The common law has long accepted the enforceability of such restraints, where reasonably necessary, because
of these considerations and the fact that businesses also have legitimate interests requiring protection.

**Non-solicitation clauses**

As noted by the Issues paper, a valid non-solicitation clause can restrict a former employee from soliciting a
former businesses’ clients, customers, co-workers, and other business contacts. [2]

This restraint operates to ensure employers can manage the real risk that an employee could choose to take
customers, co-workers or other business contacts with them upon the cessation of their employment with their
employer. In doing so, without adequate protections, a business could be detrimentally impacted through a
reduction in profit, reputation, and even operational capacity. The existence of this risk has been proven over
time, as employers face former employees soliciting the business of valued clients.[3]

Non-solicitation clauses, similar to non-compete clauses, are not easily or readily enforceable. In assessing the
lawfulness of these contract provisions, regard will be had to a myriad of factors including what the solicitation
involved, whether the employee was in a position of trust and confidence, and whether there was a risk that the
client may actually be solicited.[4] These restraints typically are only reasonably enforceable for a 12-month
period.[5]

These clauses are also fundamentally important in mitigating skills shortages as former employees can be
restricted from approaching and poaching former colleagues. In certain industries and geographies (for example
rural and remote locations) where there is a limitation on skilled workers available, these contractual prohibitions
prevent ‘staff-stealing’ in roles that cannot be easily filled, thus preserving the sustainability of the workforce.

Exercise requirements:
**A.** List the parties and contacts that, according to the passage on non-solicitation clauses, a valid non-solicitation clause can stop a former employee from soliciting.
**B.** Write a continuation of the passage on non-solicitation clauses, starting after its final sentence.

Given information:
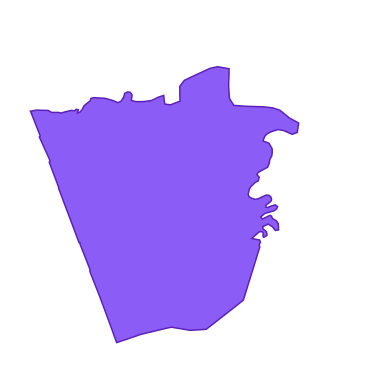 outline of Foni Brefet, West Coast, Gambia, rotated 69°
{"feature_id": "56634734B27150312185582", "entity_name": "Foni Brefet", "entity_type": "district", "adm_level": 2, "iso_a3": "GMB", "parent_name": "Gambia", "parent_adm1": "West Coast", "projection": "equal_earth", "projection_center": [-16.363, 13.217], "detail": "fine", "context": "isolated", "style": "filled", "palette": "violet", "viewbox_px": 384, "rotation_deg": 69, "n_neighbors": 0, "source": "geoboundaries", "source_scale": "gbopen_adm2", "svg_char_len": 2155}
<svg xmlns="http://www.w3.org/2000/svg" viewBox="0 0 384 384"><g transform="rotate(69 192 192)"><path d="M174.1,77.8L174.1,72.4L165.9,67.7L163.5,69.7L157.7,74.6L147.2,80.6L142.3,86.6L138.1,94.7L131.2,111.1L126.1,121.9L118.0,123.5L105.5,119.6L95.5,115.3L90.2,113.2L84.2,123.2L83.0,130.8L83.7,141.2L84.3,150.7L85.0,159.1L88.9,165.5L97.1,168.6L102.9,170.6L102.9,175.4L102.9,180.9L100.2,185.8L96.0,185.0L91.7,183.8L91.4,189.4L92.1,197.0L90.3,204.6L87.6,211.8L84.9,215.8L79.7,213.1L77.0,213.9L75.5,215.9L75.8,219.5L78.9,221.8L81.9,225.8L81.9,229.4L78.6,232.6L73.5,239.4L71.5,243.7L70.7,245.5L68.7,249.9L68.4,252.7L70.5,254.6L72.1,259.8L73.0,262.2L75.4,264.6L77.2,267.8L77.2,269.9L77.2,270.6L74.5,268.6L73.3,270.6L74.2,272.6L72.7,275.0L71.8,281.0L71.3,285.8L71.3,286.2L70.8,286.8L69.8,288.2L67.4,294.6L64.3,297.0L62.0,302.7L59.8,307.8L58.7,313.9L59.2,313.8L85.3,313.6L85.9,314.8L96.8,314.2L109.4,313.4L112.3,313.4L112.9,314.6L139.8,314.8L140.7,315.2L150.2,315.3L169.8,315.4L198.6,315.6L199.3,314.8L200.1,315.2L227.6,315.0L229.5,315.8L232.5,315.8L256.7,315.6L282.1,315.9L305.6,316.3L306.6,290.6L309.6,267.8L310.8,259.7L320.5,243.3L325.3,228.0L314.3,192.1L311.4,182.9L308.3,180.4L297.2,171.7L276.1,155.0L274.7,154.0L267.7,148.4L265.6,148.4L263.4,146.1L261.0,146.1L256.8,152.9L253.3,143.5L254.2,140.7L256.0,140.3L258.4,141.5L259.9,141.5L259.9,139.5L259.3,137.5L256.0,136.7L251.8,138.8L249.6,138.4L249.6,137.2L249.3,132.4L252.9,129.6L257.8,127.9L258.4,124.7L252.6,122.8L249.0,123.6L245.6,126.4L242.9,126.4L241.7,127.7L242.3,133.6L242.4,136.0L239.9,136.8L238.1,131.7L238.7,124.9L239.0,122.1L238.0,118.9L236.2,117.3L233.8,118.9L233.5,122.9L233.5,127.3L232.6,128.5L230.8,127.7L229.6,123.3L228.4,121.0L226.8,120.2L224.7,120.2L222.6,121.4L221.4,123.8L222.0,132.6L221.5,135.8L218.7,139.0L216.6,140.6L213.9,140.2L210.0,137.5L208.1,135.1L205.7,129.5L205.4,126.3L202.3,123.9L199.0,125.2L197.5,123.2L196.9,119.2L195.9,112.4L193.6,110.3L192.9,109.6L189.5,107.7L186.8,104.5L183.8,102.9L180.4,101.7L174.1,102.6L169.8,107.4L168.3,106.2L165.9,103.8L164.7,101.1L164.1,97.5L164.3,92.7L164.6,89.1L167.6,84.3L174.1,77.8Z" fill="#8b5cf6" stroke="#5b21b6" stroke-width="1.5"/></g></svg>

Written responses:
**A.**
- Clients
- Customers
- Co-workers
- Other business contacts

**B.**
It cannot be assumed that these restraints are enforceable and thereby, can restrain conduct or individual
freedoms in every instance.[ 6] These restraints are subject to an assessment of all the relevant legal elements
including whether the restraint is reasonably necessary and solicitation actually took place. [7] Simultaneously, the
purpose of non-solicitation clauses is to protect businesses from a real risk of undue harm and for this reason,
they should be preserved.

[2 Treasury Competition Review Issues paper I Worker non-compete clauses and other restraints | Treasury.gov.au](https://treasury.gov.au/consultation/c2024-514668)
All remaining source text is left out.